Minister without portfolio
- In office August 26, 1936 – October 5, 1939 Serving with Antonio Élie, Thomas J. Coonan, Thomas Chapais
- Premier: Maurice Duplessis
- Preceded by: Position established
- Succeeded by: Position abolished

Member of the Legislative Assembly of Quebec for Montréal–Saint-Georges
- In office August 17, 1936 – October 25, 1939
- Preceded by: Charles Ernest Gault
- Succeeded by: George Gordon Hyde (Westmount–Saint-Georges)

Personal details
- Born: November 5, 1899 Montreal, Quebec, Canada
- Died: May 29, 1961 (aged 61) Montreal, Quebec, Canada
- Resting place: Mount Royal Cemetery
- Party: Union Nationale
- Spouse: Norah Lestelle England
- Children: Robert Layton
- Occupation: Politician
- Profession: Merchant; businessman; activist;

= Gilbert Layton =

Canadian politician and businessman

Gilbert Layton (November 5, 1899 - May 29, 1961) was a Canadian politician and businessman in Quebec, Canada.

== Background ==
Layton was born in Montreal, Quebec, the son of Alice Marion (Gilbert) and Philip Edward David Layton, who were English immigrants. His father was a blind activist who led a campaign for disability pensions in the 1930s. Gilbert was a merchant and business executive in the family firm of Layton Brothers (founded 1887, now as Layton Audio) from 1918 to 1932. He married Norah Lestelle England (daughter of Arthur John England and Florence Louise Grimmett) on February 18, 1921.
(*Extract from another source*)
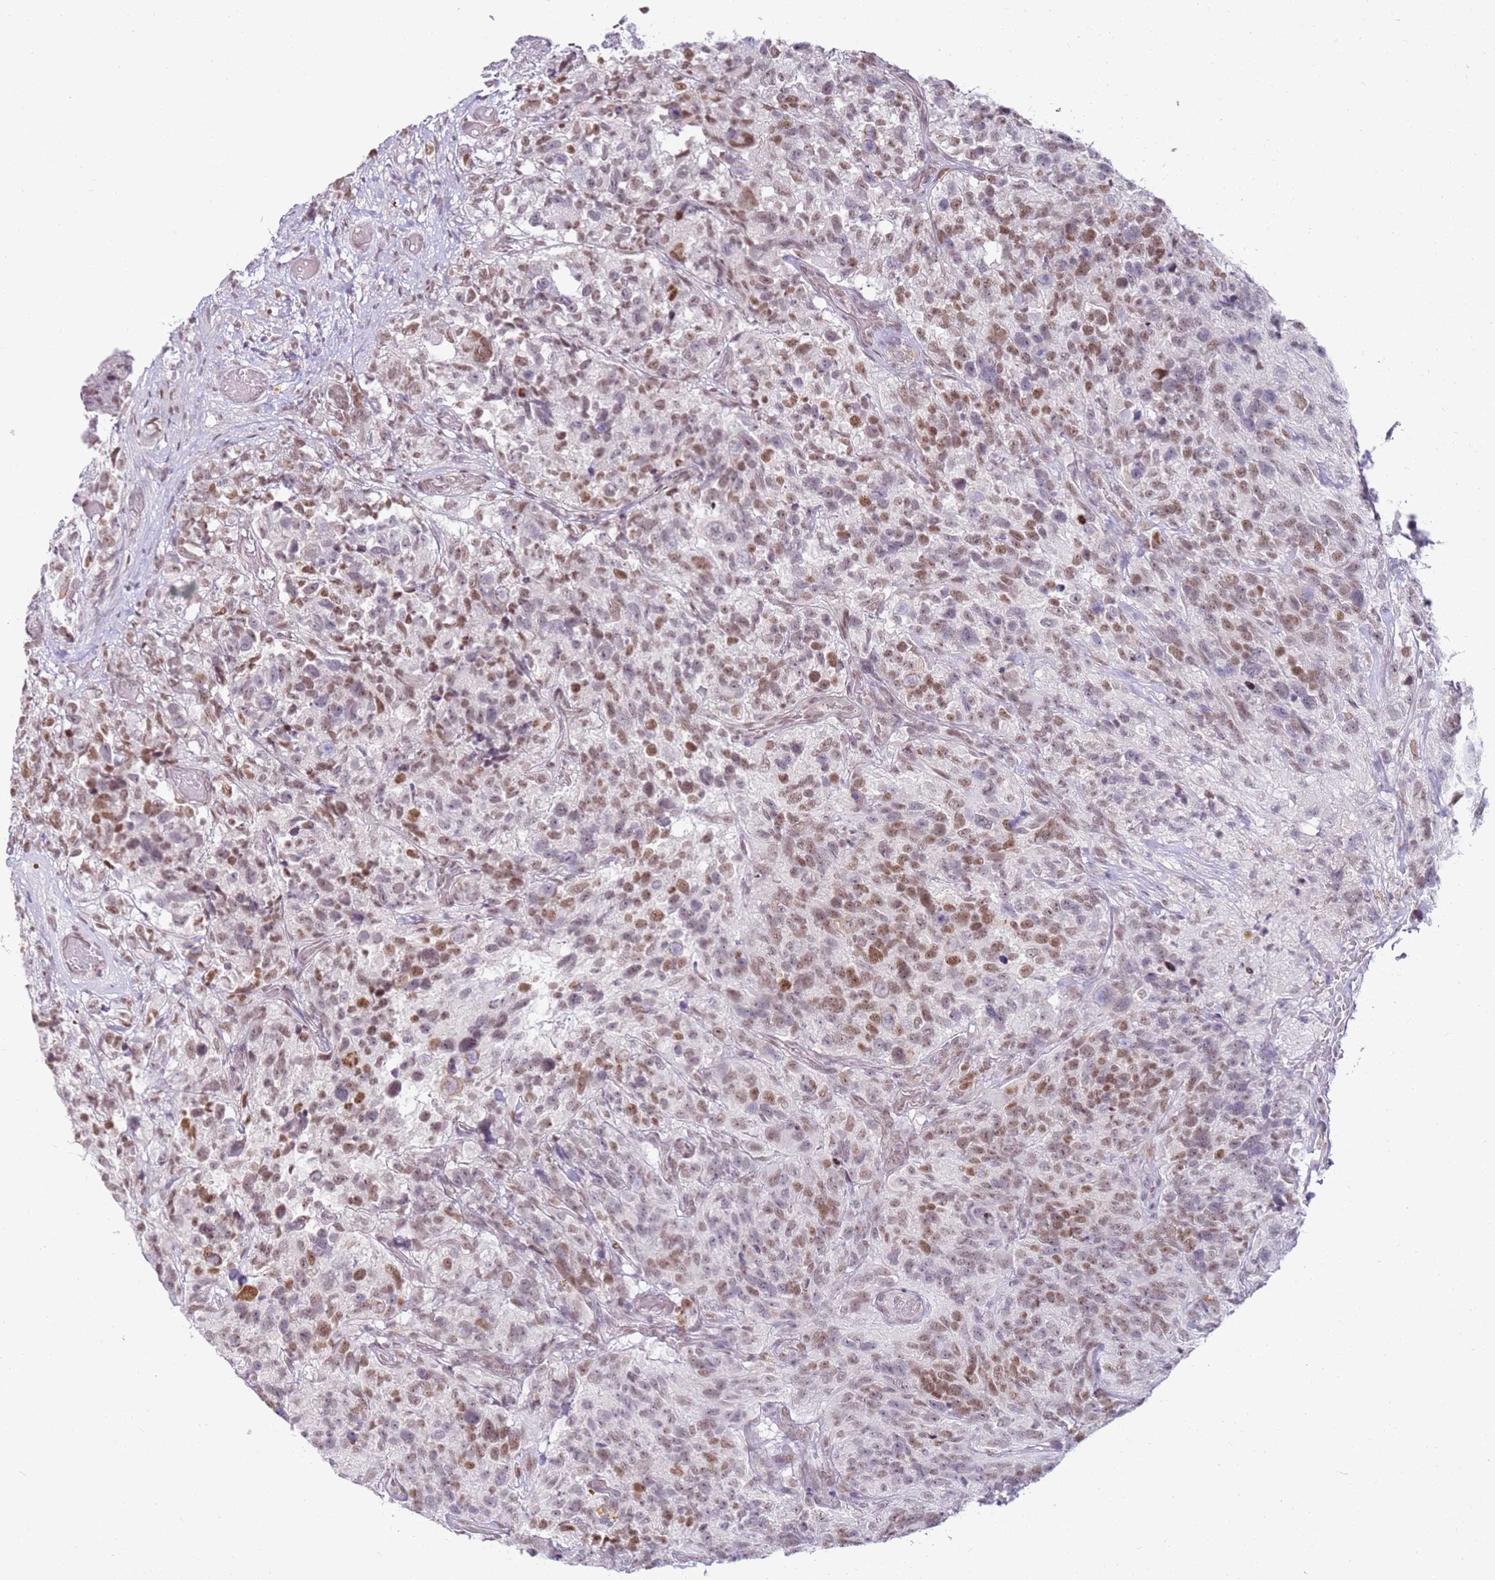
{"staining": {"intensity": "moderate", "quantity": ">75%", "location": "nuclear"}, "tissue": "glioma", "cell_type": "Tumor cells", "image_type": "cancer", "snomed": [{"axis": "morphology", "description": "Glioma, malignant, High grade"}, {"axis": "topography", "description": "Brain"}], "caption": "Immunohistochemistry photomicrograph of human glioma stained for a protein (brown), which reveals medium levels of moderate nuclear positivity in approximately >75% of tumor cells.", "gene": "PHC2", "patient": {"sex": "male", "age": 69}}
== Member of the legislature ==
Gilbert Layton was elected to Quebec's legislative assembly in the riding of Montréal–Saint-Georges in 1936 as a member of the Union Nationale, a conservative party. He served as minister without portfolio in the government of Maurice Duplessis until resigning in 1939 to protest the Quebec government's opposition to conscription in World War II. He ran for re-election to the legislature as an independent candidate that year and was defeated.

== Federal politics ==
In the 1945 federal election, he ran as an Independent Progressive Conservative for the Mount Royal seat in the House of Commons of Canada, but was defeated. He placed fourth behind the Liberal victor, the official Progressive Conservative Party of Canada candidate and the Co-operative Commonwealth Federation (CCF) candidate.

== Death ==
Layton died in Montreal and is buried at Mount Royal Cemetery.

== Descendants ==

Gilbert Layton's son, Robert Layton, served as a federal Progressive Conservative cabinet minister in the 1980s. His grandson, Jack Layton, was the leader of the federal New Democratic Party from 2003 to 2011, and was Leader of the Official Opposition for a short time in 2011 until he died in office. His great-grandson is Toronto City Councillor Mike Layton.